Après les compliments d’usage :
— Voulez-vous me permettre de vous offrir ceci ? dit M. Bornet, en lui tendant l’assiette.
— Vous êtes trop charitables, dit le concierge, mais ça va vous manquer ?
— Que non ! dit M. Bornet. J’en ai jusque-là.

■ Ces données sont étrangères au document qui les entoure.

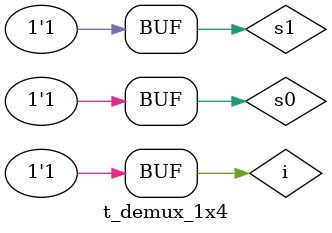
<source format=v>
module t_demux_1x4();
wire o0,o1,o2,o3;
reg s0,s1,i;

demux_1x4 m1(o0,o1,o2,o3,s0,s1,i);

initial begin
s1=0;s0=0;i=0;
#5 s1=0;s0=1;i=1;
#5 s1=1;s0=0;i=0;
#5 s1=1;s0=1;i=1;
end
endmodule


</source>
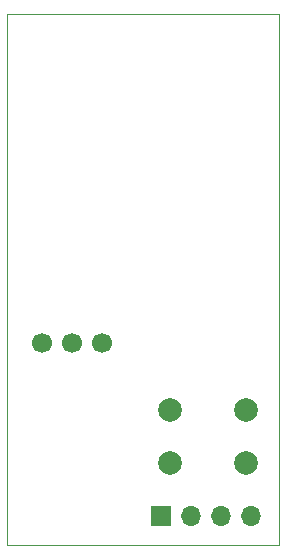
<source format=gbr>
%TF.GenerationSoftware,KiCad,Pcbnew,8.0.6*%
%TF.CreationDate,2024-10-25T11:33:00+01:00*%
%TF.ProjectId,ac-freedom_to-esphome,61632d66-7265-4656-946f-6d5f746f2d65,rev?*%
%TF.SameCoordinates,Original*%
%TF.FileFunction,Soldermask,Bot*%
%TF.FilePolarity,Negative*%
%FSLAX46Y46*%
G04 Gerber Fmt 4.6, Leading zero omitted, Abs format (unit mm)*
G04 Created by KiCad (PCBNEW 8.0.6) date 2024-10-25 11:33:00*
%MOMM*%
%LPD*%
G01*
G04 APERTURE LIST*
%ADD10R,1.700000X1.700000*%
%ADD11O,1.700000X1.700000*%
%ADD12C,1.700000*%
%ADD13C,2.000000*%
%TA.AperFunction,Profile*%
%ADD14C,0.050000*%
%TD*%
G04 APERTURE END LIST*
D10*
%TO.C,J2*%
X13000000Y2500000D03*
D11*
X15540000Y2500000D03*
X18080000Y2500000D03*
X20620000Y2500000D03*
%TD*%
D12*
%TO.C,J1*%
X8011400Y17120000D03*
X5471400Y17120000D03*
X2931400Y17120000D03*
%TD*%
D13*
%TO.C,SW1*%
X13750000Y11450000D03*
X20250000Y11450000D03*
X13750000Y6950000D03*
X20250000Y6950000D03*
%TD*%
D14*
X0Y45000000D02*
X23000000Y45000000D01*
X23000000Y0D01*
X0Y0D01*
X0Y45000000D01*
M02*

</source>
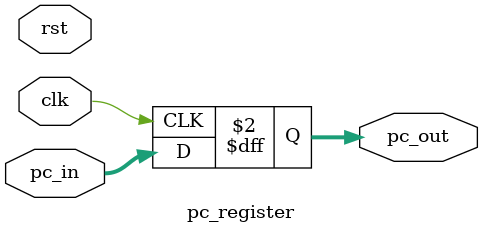
<source format=v>

module pc_register(clk, rst, pc_in, 
					pc_out);
	input wire clk, rst;
	input wire[31:0] pc_in;
	output reg[31:0] pc_out;

    always @(posedge clk) begin
        pc_out = pc_in;
    end

endmodule // pc_register

</source>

Il pesa sur sa pomme d’Adam et tira la langue.
— Prenez, dit Mme Bornet. Ne craignez rien. C’est pour vous.
Le concierge, les yeux sur le gâteau, les narines flairantes, hésita et soudain demanda :
— Y a-t-il des œufs dans votre gâteau ?
— Parbleu ! dit M. Bornet, on ne fait pas de bon gâteau sans œufs.
— Alors, ça me rembrunit. Je n’aime pas les œufs.
— Qu’est-ce que tu lui contes, mon ami, dit Mme Bornet. Il y a un jaune d’œuf, au plus, pour lier la pâte.
— Oh ! Madame, rien que d’entendre chanter une poule, j’ai mal au cœur.
— Je vous affirme, dit Monsieur, qu’il est exquis. Vous vous régaleriez.
Comme preuve, il trempa le bout du doigt dans le gâteau et suça hardiment.
— Possible, dit le concierge ; je suis sans compétence. C’est égal, je n’en veux point. Je vomirais. Faites excuses, merci bien.
— Mais pour votre femme ?
— Ma femme est comme moi. Elle n’aime pas les œufs. Elle les renvoie aussi. C’est un peu à cause de ce dégoût-là que nous nous sommes convenu.